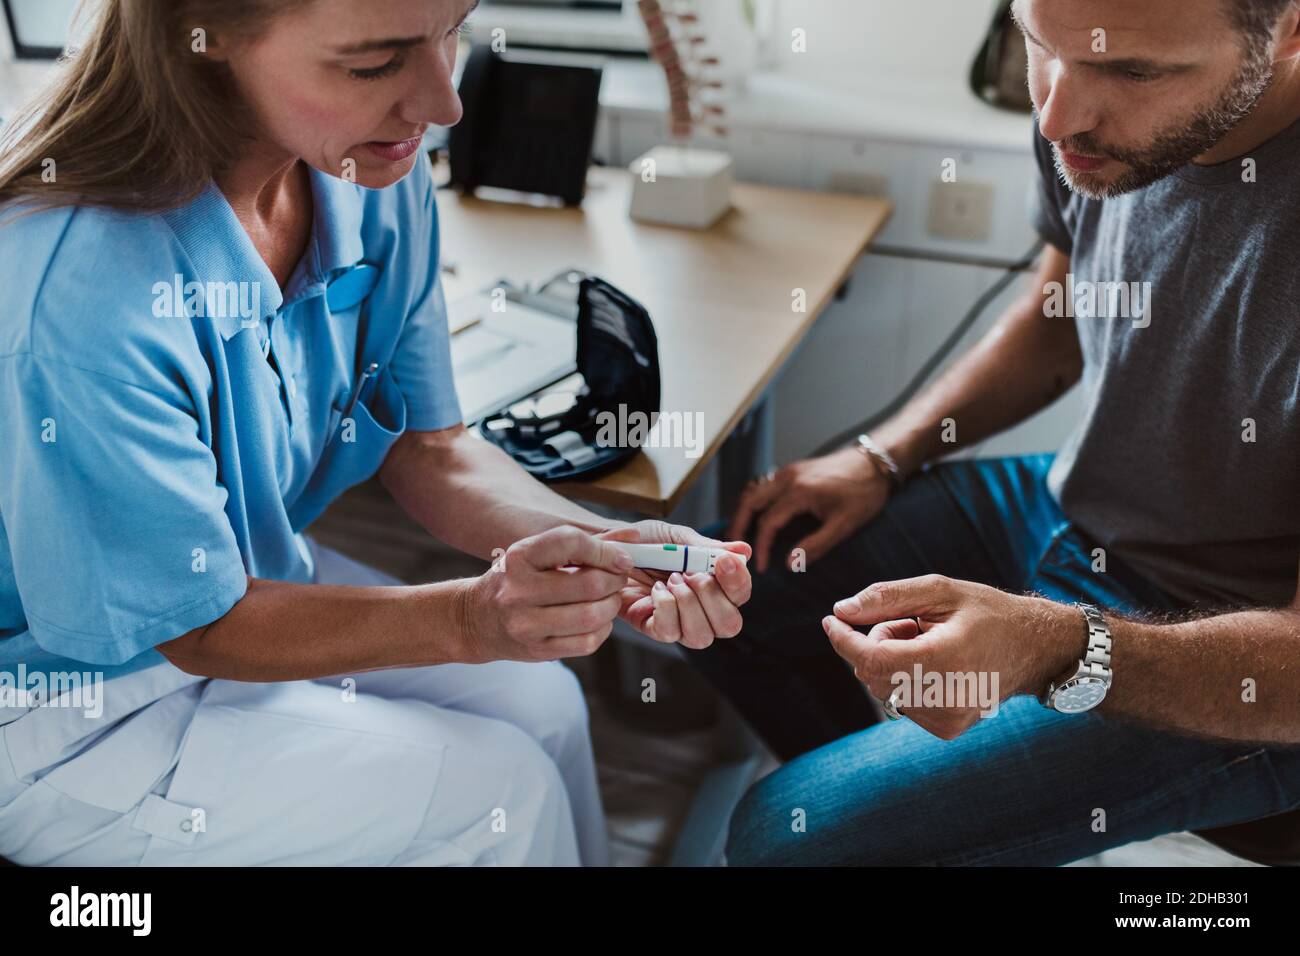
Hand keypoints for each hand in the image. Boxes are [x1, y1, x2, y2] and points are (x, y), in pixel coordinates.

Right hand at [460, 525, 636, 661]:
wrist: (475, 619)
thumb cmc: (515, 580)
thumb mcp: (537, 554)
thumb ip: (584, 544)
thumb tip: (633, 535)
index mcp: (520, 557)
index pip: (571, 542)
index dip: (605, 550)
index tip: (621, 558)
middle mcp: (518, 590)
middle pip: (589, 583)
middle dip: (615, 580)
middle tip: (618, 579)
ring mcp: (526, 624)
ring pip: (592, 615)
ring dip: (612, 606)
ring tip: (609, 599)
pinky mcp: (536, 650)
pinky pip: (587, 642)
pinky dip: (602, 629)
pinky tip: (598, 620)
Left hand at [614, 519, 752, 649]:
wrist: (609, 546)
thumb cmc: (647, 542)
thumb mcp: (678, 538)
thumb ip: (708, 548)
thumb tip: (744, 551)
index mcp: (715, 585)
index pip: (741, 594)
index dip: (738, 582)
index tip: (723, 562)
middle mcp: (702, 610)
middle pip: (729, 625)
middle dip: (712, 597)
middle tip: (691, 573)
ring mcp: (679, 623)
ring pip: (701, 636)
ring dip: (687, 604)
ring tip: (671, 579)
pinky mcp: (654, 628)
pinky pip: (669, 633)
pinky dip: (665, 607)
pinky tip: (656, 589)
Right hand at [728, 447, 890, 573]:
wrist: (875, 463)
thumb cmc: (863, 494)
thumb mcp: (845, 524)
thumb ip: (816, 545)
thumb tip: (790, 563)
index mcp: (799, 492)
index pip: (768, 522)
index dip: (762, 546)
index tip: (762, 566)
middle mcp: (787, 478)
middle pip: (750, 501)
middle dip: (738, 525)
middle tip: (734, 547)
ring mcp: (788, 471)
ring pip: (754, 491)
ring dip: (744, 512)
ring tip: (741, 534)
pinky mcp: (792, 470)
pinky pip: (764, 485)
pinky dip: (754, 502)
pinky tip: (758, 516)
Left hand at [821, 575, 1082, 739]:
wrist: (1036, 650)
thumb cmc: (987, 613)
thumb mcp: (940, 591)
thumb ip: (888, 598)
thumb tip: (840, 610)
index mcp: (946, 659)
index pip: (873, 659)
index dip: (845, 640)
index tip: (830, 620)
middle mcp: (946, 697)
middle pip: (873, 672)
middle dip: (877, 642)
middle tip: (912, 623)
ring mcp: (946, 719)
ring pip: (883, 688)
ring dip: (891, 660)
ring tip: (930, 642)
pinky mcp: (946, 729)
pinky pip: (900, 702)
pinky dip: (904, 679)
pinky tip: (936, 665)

# YOUR OBJECTIVE
Please filter the entries above down to the lines holding "hand" and copy them.

# RESPONSE BELOW
Hand keypoints for each hand in the image. Boxes are [x1, y1, x2, y2] and points are (x, y), in pixel coordinates.
Right hand at [460, 525, 636, 661]:
Left hand at [614, 519, 752, 649]:
Right hand at [728, 447, 890, 573]:
Left hand at [821, 575, 1082, 739]:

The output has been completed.